Kobayashi has two daughters, 13 and 11, and has been married 15 years. He grew up in a military family, born in Trenton, Ont., and raised all over the country by a military stepfather. He’s still not going to church and his understanding of God is mostly derived from his Alcoholics Anonymous 12-step experience. He refers to God as his “Higher Power.” As a paymaster, Kobayashi mostly rides a desk in a cubicle, just like his civilian counterparts in other large organizations.

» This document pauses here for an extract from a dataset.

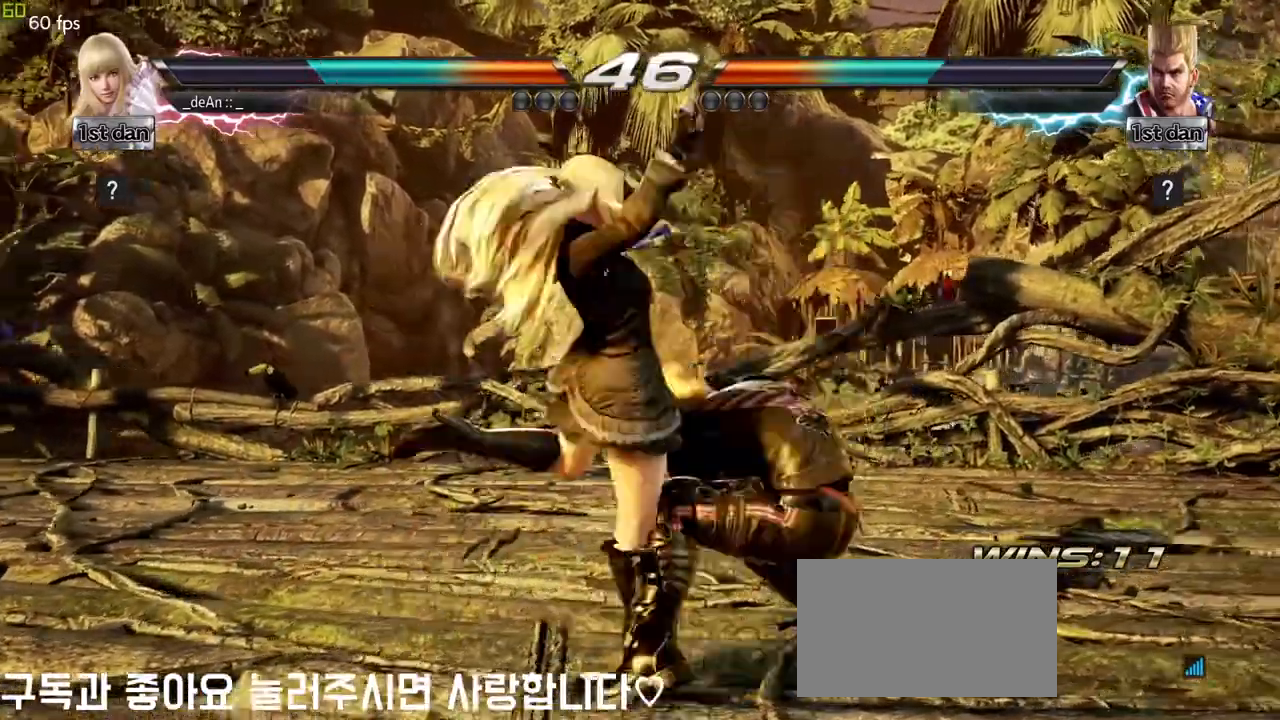
{"buttons": ["SQUARE"], "left_stick": "center", "events": [[450, "SQUARE", "down"]]}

Though he still struggles, Kobayashi knows he’s a success story — a soldier who has been through PTSD and is still married, still the everyday father to his children and not another victim of suicide.
“For so long there was that dark cloud, that stigma, that fear of exposing, of being vulnerable, of telling people I have PTSD and what that would look like to the chain of command,” he said.
It was padres who got Kobayashi to the point where he could face his demons, who encouraged him to find help. Now he’s the old soldier who sees young men struggling as he once did.
“When I do see people struggling or hurting and I believe they would benefit from it, absolutely I will point them to a padre.”